10年ほど前、野生の熊と出会いました。そのときのお話を。
とまりマラソンは当時10kmのコースを、原発の裏山を登らせて、登りきったところにあるゲートから原発敷地内に入り、一気に急降下するというコースでした。普段はそのゲートは閉鎖されているので、練習でコースを使えるのは、そのゲートまでです。
大会の1ヶ月ほど前、その急な山道の上りを練習するために、一人でえっちらこっちらと夕方6時過ぎに走って登っていました。コースは、車が一台通れるほどの幅。

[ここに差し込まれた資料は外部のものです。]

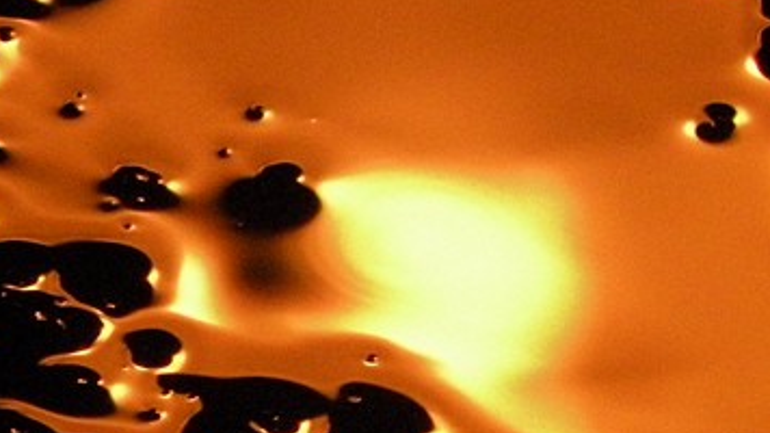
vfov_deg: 0.8
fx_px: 32372
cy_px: 255
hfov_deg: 1.4
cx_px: 507
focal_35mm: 1586
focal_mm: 84.2
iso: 400
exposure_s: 1/126
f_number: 4.5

途中にスイカ畑があります。右に左にとジクザグに上ってふとカーブを曲がりきったとき、なんともイヤな感じ。10mほど前の笹薮から上半身を出して立っている顔がやたらでかい黒い姿。 クマだ!
最初見たとき、あっ、動物園のクマと一緒だ。と思いました。次の瞬間、金縛り。そのクマは私を見ると、両手を上に上げ、鼻を上にしてグワォー!と叫びました。ヤバイ!と思っても体は動かず。しかし、上に振り上げた両腕は笹薮の中におろし、私の視界から消えました。

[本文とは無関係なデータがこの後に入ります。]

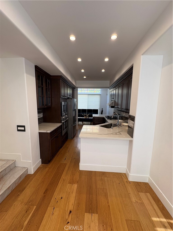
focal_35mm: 14
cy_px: 116
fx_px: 93
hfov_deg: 85.7
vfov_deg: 102.1
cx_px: 86
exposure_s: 1/120
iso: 100
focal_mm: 2.22
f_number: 2.2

ほっとして、また走る続きを・・と2歩進んで考えました。折り返してここに戻ってきたとき襲われるかも知れない。そう思ってすぐに回れ右!一目散に下りました。ジグザクになっている道、左から突然出てきたらどうしようと左耳をダンボ状態にして、おそ松君の漫画のように、足が見えなくなるくらい速い回転で降りてきました。
近くにある北電体育館に駆け込み、「クマ、クマが出ました!」と管理人さんに言うと、「そうか、どうする?」と。「警察に電話したほうがいいのでは?」「じゃ電話しな」。

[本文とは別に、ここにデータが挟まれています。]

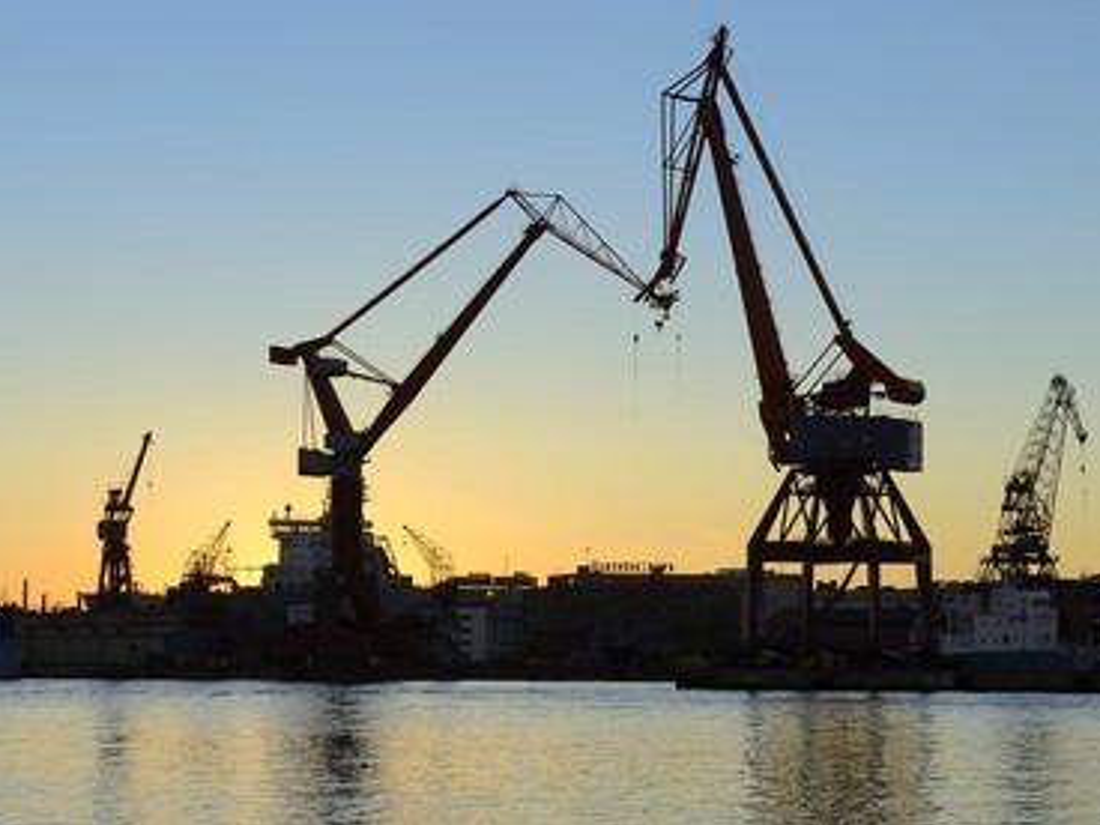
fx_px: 3209
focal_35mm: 101
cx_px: 505
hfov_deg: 19.4
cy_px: 415
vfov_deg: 14.6
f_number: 14
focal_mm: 92
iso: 200
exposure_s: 1/100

警察に電話して、そのことを話すと、「あなたのお名前は?、あなたの住所は?あなたの電話番号は?・・・・」20分ほどして来た警察官にまたしても、「あなたのお名前は?、あなたの住所は?あなたの電話番号は?・・・・」。話をして、本部に連絡。「どうやら本当のようです」と。失礼しちゃう。でも、タヌキをクマと見間違える誤報が多いとのこと。
後日、鉄砲を持ったおじさんと警察官の3人で現場検証。笹の倒れ方、小枝の折れ方などから、私の証言は正しいとのこと。体長2mくらいのクマであることが判明しました。
もしも、私に向かってきたら私はどうなっていたのでしょう?夕方は小動物が積極的に動き回る時間帯。クマも同じなので、ここはもう走らないで下さいと念を押されました。今はどうなっているのかと先日、行ってみると、写真のように入り口に進入禁止のロープが張られていました。治安の問題から原発の裏側からの侵入阻止も理由にあると思います。でも、ちゃんとそのクマが守ってくれているサ。